Other attributes a columnist should cultivate are those of an open mind and a broad worldview. Krauthammer was unafraid of the implications of new information. But then, he began his writing career as a speechwriter for Democratic senator and presidential candidate Walter Mondale. His move toward conservatism came honestly, through intellectual reasoning and adherence to what he considered core principles, but his experiences with the left informed him in ways many of today's strident voices can't appreciate.

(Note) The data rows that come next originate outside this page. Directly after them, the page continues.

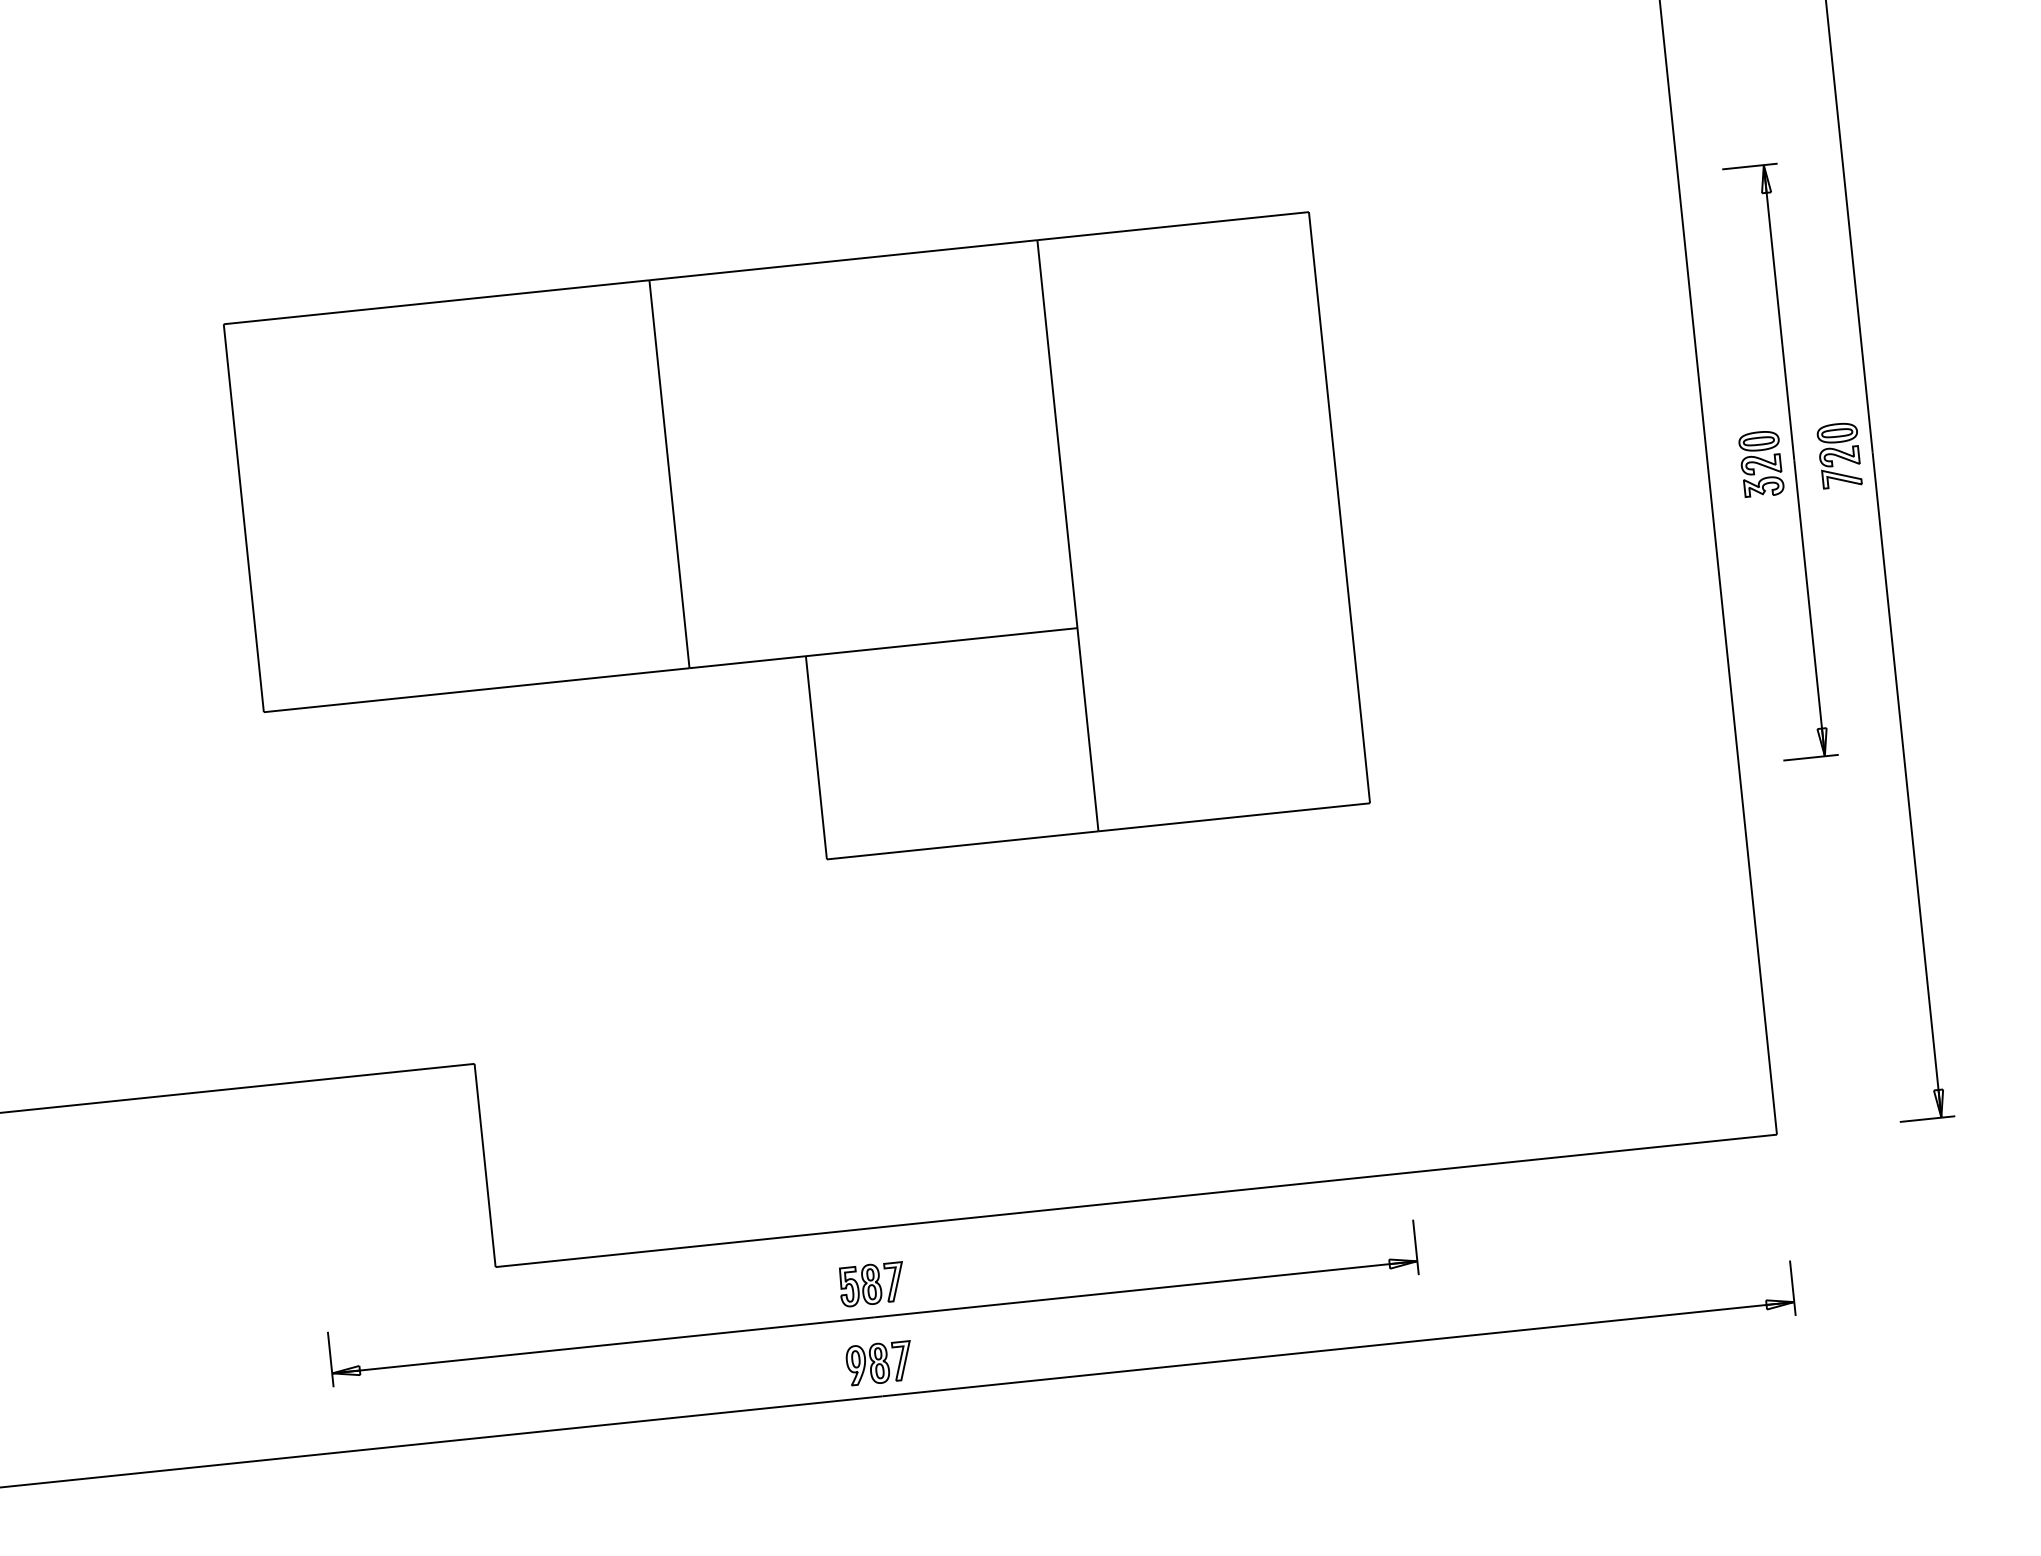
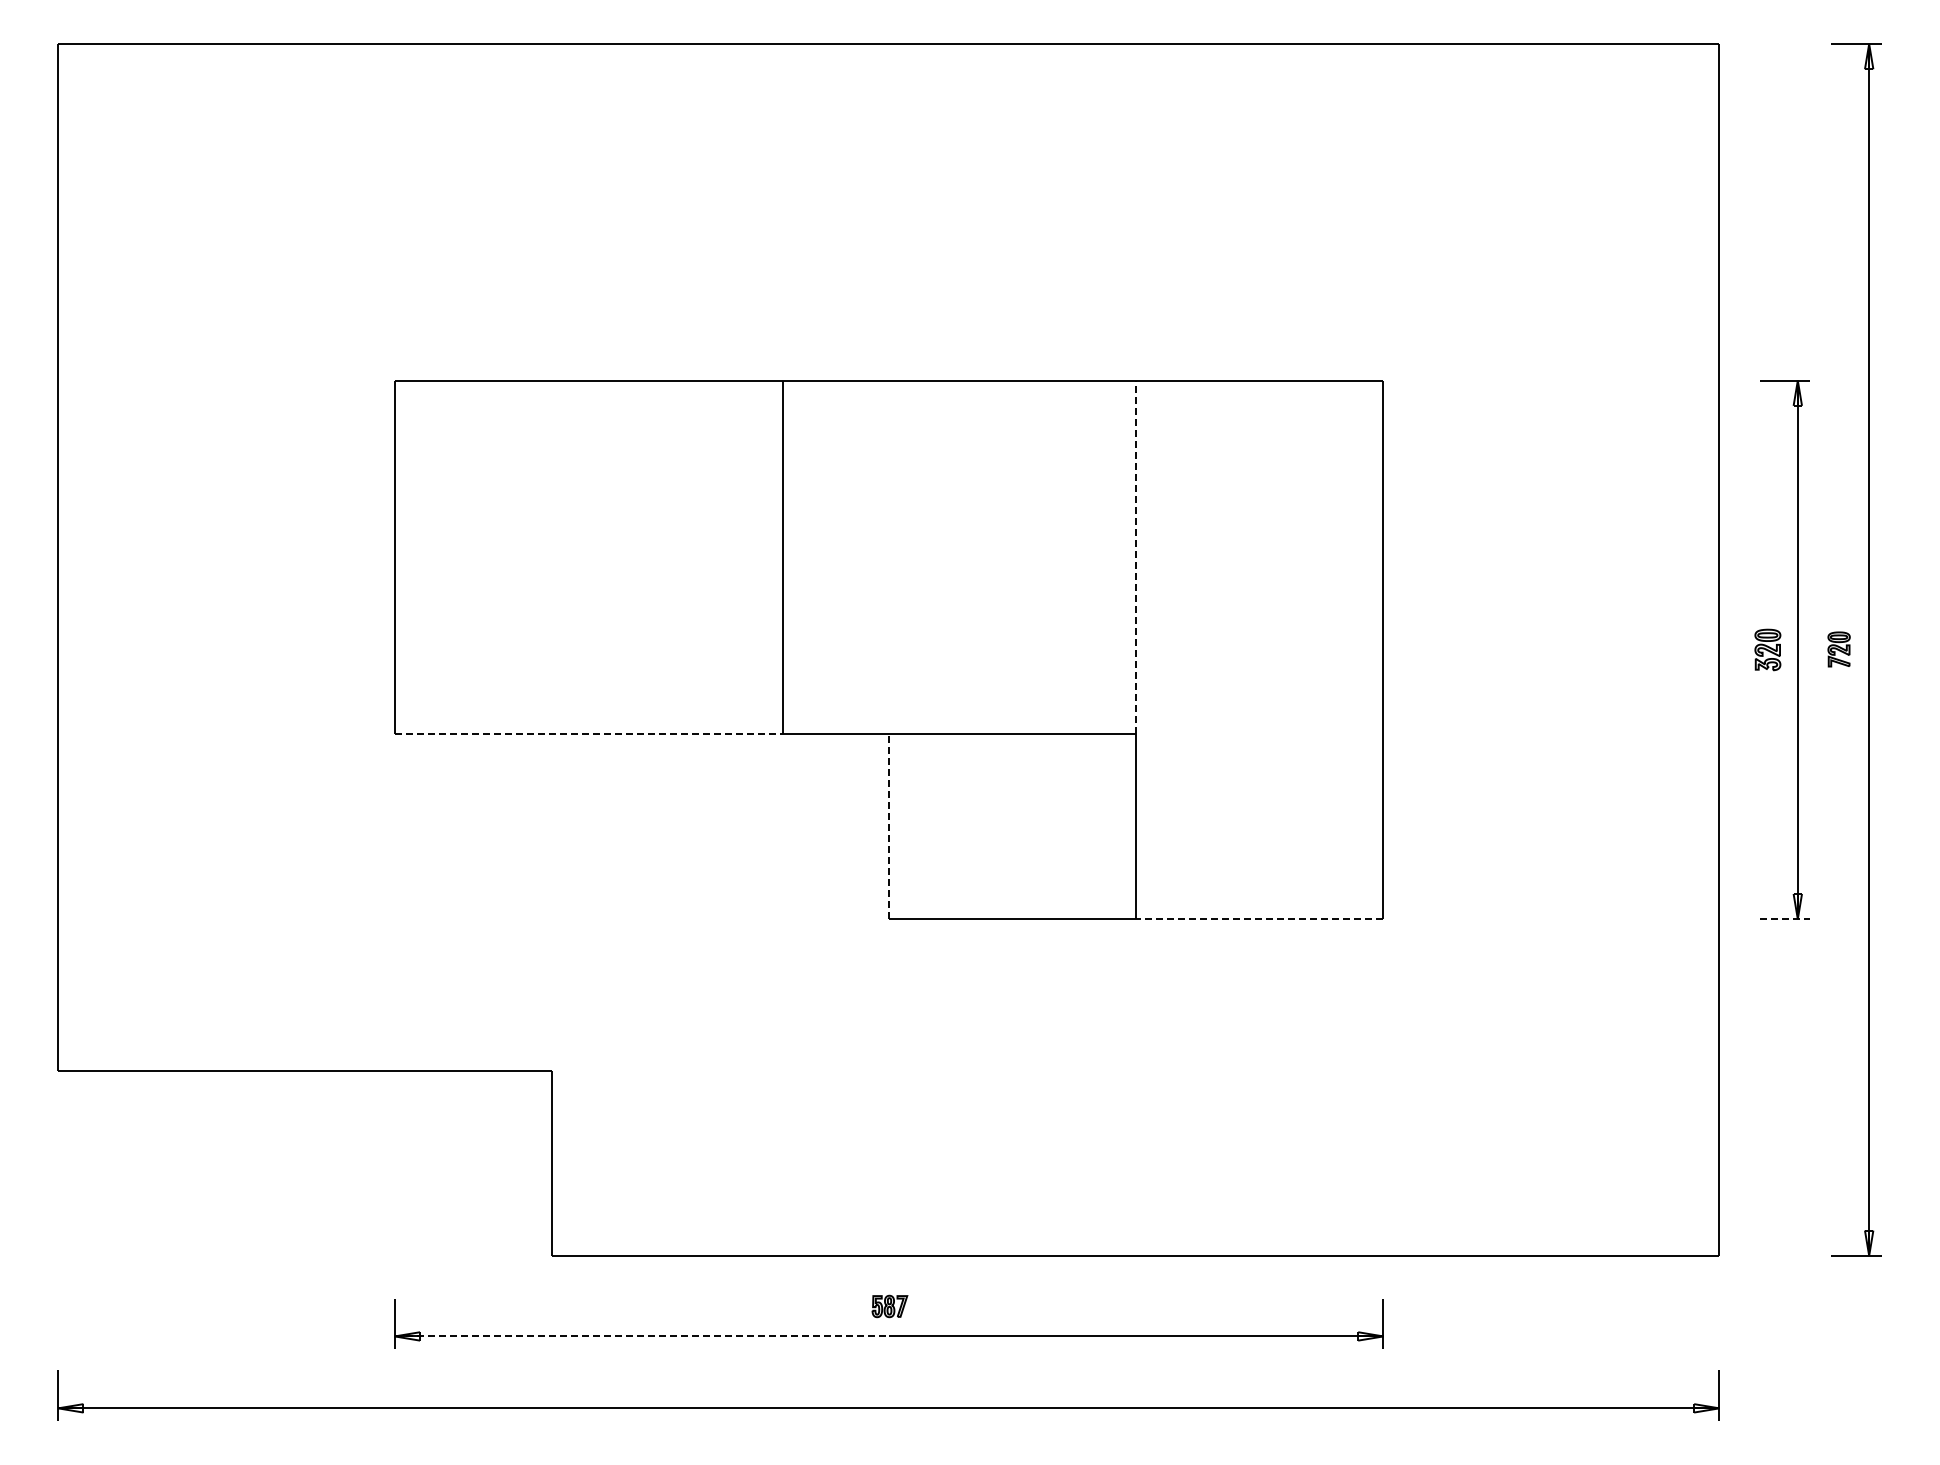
line: (1057, 434) -> (1136, 557), solid -> dashed
part: (1838, 455) -> (1838, 649), size x0.6
part: (1761, 463) -> (1767, 649), size x0.7
line: (476, 690) -> (588, 734), solid -> dashed
line: (816, 757) -> (888, 826), solid -> dashed
line: (1811, 758) -> (1785, 919), solid -> dashed
line: (1234, 817) -> (1259, 919), solid -> dashed
part: (871, 1284) -> (889, 1306), size x0.6
line: (604, 1345) -> (642, 1336), solid -> dashed
part: (879, 1363) -> (889, 1378), removed

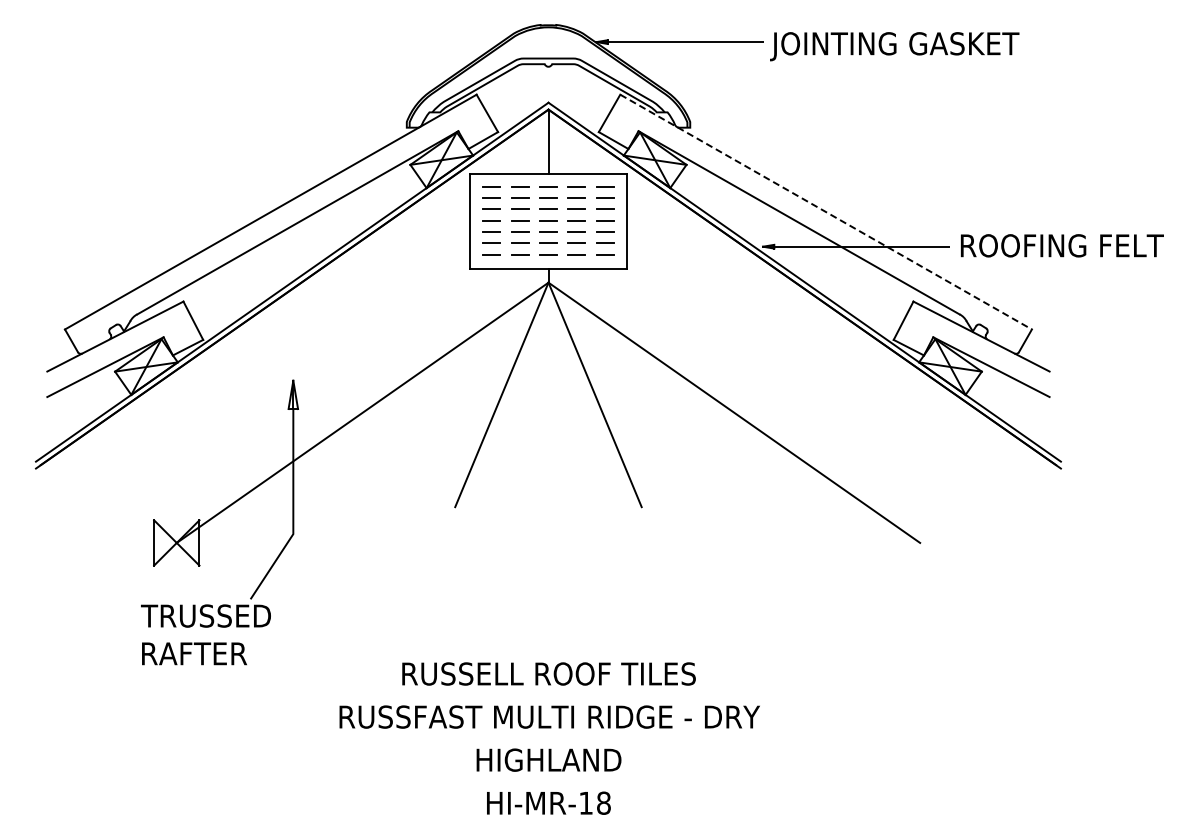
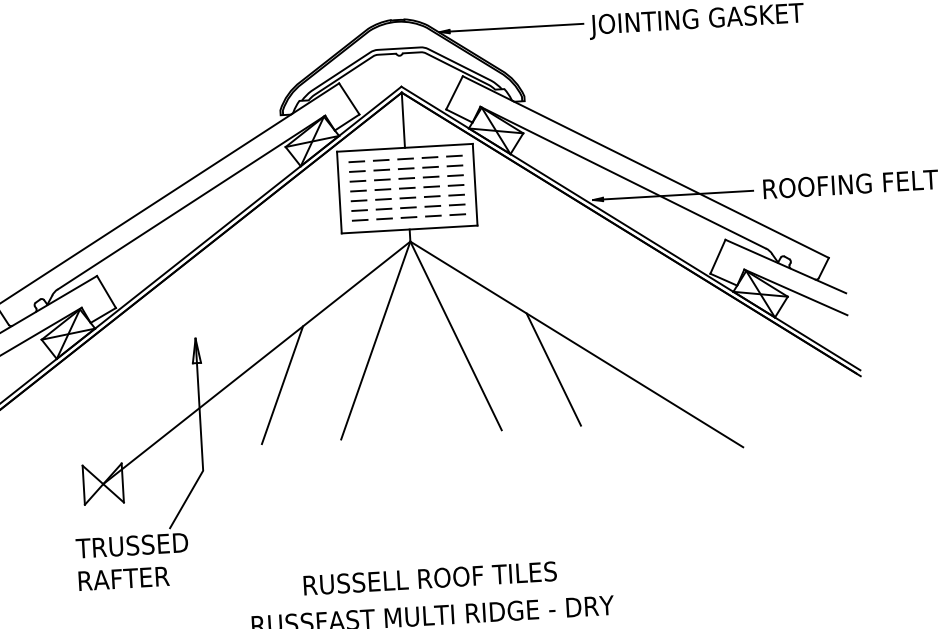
line: (826, 212) -> (646, 167), dashed -> solid
line: (390, 440) -> (282, 385), added
line: (705, 440) -> (553, 369), added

He was informed by his own unique set of life challenges, as well. Krauthammer was a Harvard medical student in the early 1970s when a diving accident left him paralyzed from the neck down. Such a devastating turn of events would have destroyed many people, but Krauthammer didn't let it keep him from his goals. He finished medical school and completed an internship. Then, as life does for many people, events combined to set him on the completely different path of political analysis.

Lives are shaped by such experiences, combined with core values and attributes such as attitude, determination and force of will. In Krauthammer, those combined to form a personality that was unfailingly civil and reasoned, despite the recent trend toward seemingly endless crudity and nastiness in public debate.

More than just polite, well reasoned and principle-based, however, Krauthammer was an American patriot. He stood for the world order American power had forged and crafted through two world wars, and he understood that power, and its limitations, in ways many of today's leaders do not.

To our loyal readers, we regret that Charles Krauthammer's unique observations on current world events no longer will appear on these pages. However, the Washington Post Syndicate, which distributed his work, has graciously re-released a few of what it calls its most cherished of his columns, which will run on these pages in coming days.

May they serve as somber reminders of what the world has lost and inspire a pursuit of the kind of thinking the American people must find.